Judge Orders $3.58 Billion Judgment Against the Syrian Arab Republic

In what plaintiff’s Washington, D.C. lead trial counsel Richard D. Heideman termed a “landmark victory for justice,” a federal judge awarded $3.58 billion in damages against the Syrian government in response to its sponsorship of the brutal 1985 coordinated terrorist attack upon the Rome and Vienna Airports. 

The judgment levied against Syria of this magnitude is certain to capture the attention of the Bashar al-Assad’s desperate regime.

The lawsuit was brought on behalf of 26 Americans who lost their lives or were maimed by the Abu Nidal Organization terrorist attacks. In rendering the judgment, Judge Facciola said, “The Rome and Vienna Airport attacks could not have taken place without Syria’s direct support.”

On the morning of December 27, 1985 the Abu Nidal Organization coordinated two terrorist attacks. Four terrorists entered the Fiumicino Airport in Rome, Italy, and fired Kalashnikov machine guns and threw hand grenades into the crowds of civilian men, women and children waiting to check in for their flights at the TWA and El Al ticket counters. 

The terrorists selected these ticket counters because at the time El Al and TWA were the flagship airlines of Israel and the United States respectively. Simultaneously, at precisely 9:00 AM in Vienna, Austria, another group of four terrorists launched a murderous attack on civilians in the Schwechat Airport.

The terrorists murdered 16 people and injured 77 in the Rome Airport Attack, and murdered 3 people and injured 30 in the Vienna Airport Attack. Among the victims were 22 Americans, including young children.

Of the four governments remaining designated as State Sponsors of Terrorism, Syria alone holds the distinction of maintaining this designation since 1979. Attorneys from Heideman Nudelman & Kalik PC served as lead trial counsel in the case against the Syrian Arab Republic, Syrian Air Force Intelligence and General Muhammed Al-Khuli for their state sponsorship and involvement in the airport massacres. After six years of litigation, the court has definitively acted to hold Syria legally responsible.

The victims and families of the airport attacks endured 27 years of justice delayed. The attacks stole lives, inflicted physical pain, and mangled bodies. Survivors must forever live with the vivid memories of the mutilation of that day. And for some, the attacks meant never again seeing a beloved friend, a spouse, a parent, or a child. For the victims and their loved ones, this verdict communicates that the world has not forgotten their suffering and provides them hope that those who enabled the attackers will be significantly impacted and held accountable by the judgment.

But the importance of this record-shattering verdict against Syria extends far beyond obtaining justice for the victims of the two airport massacres. The judgment is designed to punish Syria and send a strong message which will hopefully deter future acts of terror by Syria and other nations.

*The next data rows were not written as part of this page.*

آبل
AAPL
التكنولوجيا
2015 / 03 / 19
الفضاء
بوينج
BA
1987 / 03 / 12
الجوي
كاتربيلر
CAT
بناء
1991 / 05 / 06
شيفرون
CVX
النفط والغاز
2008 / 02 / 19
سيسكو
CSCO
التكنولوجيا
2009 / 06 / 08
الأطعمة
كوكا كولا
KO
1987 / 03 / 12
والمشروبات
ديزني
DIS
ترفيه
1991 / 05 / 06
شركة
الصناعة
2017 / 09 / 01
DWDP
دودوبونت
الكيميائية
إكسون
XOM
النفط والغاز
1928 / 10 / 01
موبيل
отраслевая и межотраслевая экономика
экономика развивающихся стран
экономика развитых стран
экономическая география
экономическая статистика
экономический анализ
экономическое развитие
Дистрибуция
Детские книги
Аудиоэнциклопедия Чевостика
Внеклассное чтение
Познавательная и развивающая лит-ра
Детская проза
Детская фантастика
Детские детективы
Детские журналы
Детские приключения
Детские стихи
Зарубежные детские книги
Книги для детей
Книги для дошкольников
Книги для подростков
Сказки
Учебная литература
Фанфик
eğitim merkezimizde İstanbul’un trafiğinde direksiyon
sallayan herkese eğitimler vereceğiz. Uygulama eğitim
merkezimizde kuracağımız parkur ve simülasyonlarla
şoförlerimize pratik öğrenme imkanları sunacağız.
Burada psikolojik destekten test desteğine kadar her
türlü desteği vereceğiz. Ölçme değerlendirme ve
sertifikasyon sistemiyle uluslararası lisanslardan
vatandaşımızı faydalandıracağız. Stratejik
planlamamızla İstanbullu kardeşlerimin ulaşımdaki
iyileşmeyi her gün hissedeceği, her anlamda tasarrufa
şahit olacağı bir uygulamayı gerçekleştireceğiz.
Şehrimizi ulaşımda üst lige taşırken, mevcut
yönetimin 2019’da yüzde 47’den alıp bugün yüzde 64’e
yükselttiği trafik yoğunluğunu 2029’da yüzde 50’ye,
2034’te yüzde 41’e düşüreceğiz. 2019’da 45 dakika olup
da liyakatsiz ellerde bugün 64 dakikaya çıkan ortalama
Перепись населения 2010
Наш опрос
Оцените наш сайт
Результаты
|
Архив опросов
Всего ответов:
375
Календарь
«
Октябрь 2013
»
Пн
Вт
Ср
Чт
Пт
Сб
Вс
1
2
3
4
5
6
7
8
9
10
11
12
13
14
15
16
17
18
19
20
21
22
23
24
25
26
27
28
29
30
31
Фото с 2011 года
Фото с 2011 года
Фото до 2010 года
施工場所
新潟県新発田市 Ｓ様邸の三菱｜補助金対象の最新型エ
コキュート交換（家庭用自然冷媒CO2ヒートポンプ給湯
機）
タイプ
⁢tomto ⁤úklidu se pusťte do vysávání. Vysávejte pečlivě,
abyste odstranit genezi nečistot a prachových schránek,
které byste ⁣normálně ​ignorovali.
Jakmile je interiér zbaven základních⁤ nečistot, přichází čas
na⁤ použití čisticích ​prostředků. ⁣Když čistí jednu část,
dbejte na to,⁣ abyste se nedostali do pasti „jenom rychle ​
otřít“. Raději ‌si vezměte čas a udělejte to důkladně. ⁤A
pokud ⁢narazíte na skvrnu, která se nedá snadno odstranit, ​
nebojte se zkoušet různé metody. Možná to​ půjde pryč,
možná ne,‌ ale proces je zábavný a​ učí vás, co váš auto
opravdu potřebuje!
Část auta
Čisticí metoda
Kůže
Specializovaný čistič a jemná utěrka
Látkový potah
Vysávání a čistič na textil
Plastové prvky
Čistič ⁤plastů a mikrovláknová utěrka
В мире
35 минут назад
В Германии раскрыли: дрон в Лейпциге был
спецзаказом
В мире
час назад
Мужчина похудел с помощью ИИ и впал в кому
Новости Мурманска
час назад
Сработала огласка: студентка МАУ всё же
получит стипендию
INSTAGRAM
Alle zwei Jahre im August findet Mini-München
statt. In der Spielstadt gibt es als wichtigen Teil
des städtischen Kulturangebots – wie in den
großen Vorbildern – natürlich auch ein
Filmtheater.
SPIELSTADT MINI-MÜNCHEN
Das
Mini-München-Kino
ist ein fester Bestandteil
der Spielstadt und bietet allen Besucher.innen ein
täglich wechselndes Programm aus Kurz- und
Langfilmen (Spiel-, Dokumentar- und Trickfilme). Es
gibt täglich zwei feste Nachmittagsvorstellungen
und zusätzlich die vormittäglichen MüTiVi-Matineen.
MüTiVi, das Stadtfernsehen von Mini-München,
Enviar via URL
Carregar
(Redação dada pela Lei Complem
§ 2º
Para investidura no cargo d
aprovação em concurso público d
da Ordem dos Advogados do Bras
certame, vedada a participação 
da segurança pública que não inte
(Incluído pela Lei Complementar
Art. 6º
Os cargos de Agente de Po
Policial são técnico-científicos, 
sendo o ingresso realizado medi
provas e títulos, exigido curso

Syria is a prime example of a State operating without accountability or restraint. In addition to sponsoring global terror, the Syrian regime is responsible for the deaths of more than 70,000 of its own citizens in the past two years, according to UN human rights experts. 

Richard D. Heideman, lead trial counsel, expressed his commitment on behalf of victims of terrorism and other attacks by  the Syrian government after the verdict, “Syria is threatening to use chemical weapons on their own people and their neighbors in the region. As a state sponsor of terror subject to jurisdiction in the US courts, Syria deserves to be singled out for their sponsorship of heinous acts of murder. They must be punished. The victims of  terrorist acts deserve justice. This judgment is an important statement of the Court intended to punish Syria for its past acts and serve as a deterrent against future Syrian terrorism.”

Funds from state sponsors of terrorism enable murderous terrorists to inflict carnage upon the civilized world. The danger posed by these extremists is evidenced by the recent attacks on United States’  Libyan consulate along with the Bulgarian and Tel Aviv bus bombings. And of course, Iran’s funding of Hezbollah and Hamas terrorists in Gaza and Lebanon cannot be ignored. State sponsors of terror often fund this violence with minimal personal consequences as holding a head of state responsible in a criminal court is rarely possible. Although moral concerns may fail to impede funding of terrorism, financial judgments against the State may deter the desire and impede the capability to allocate funds for terrorism.

Full disclosure: the author is a lawyer working for the plaintiffs' attorneys, Heideman Nudelman & Kalik, P.C. in Washington, D.C.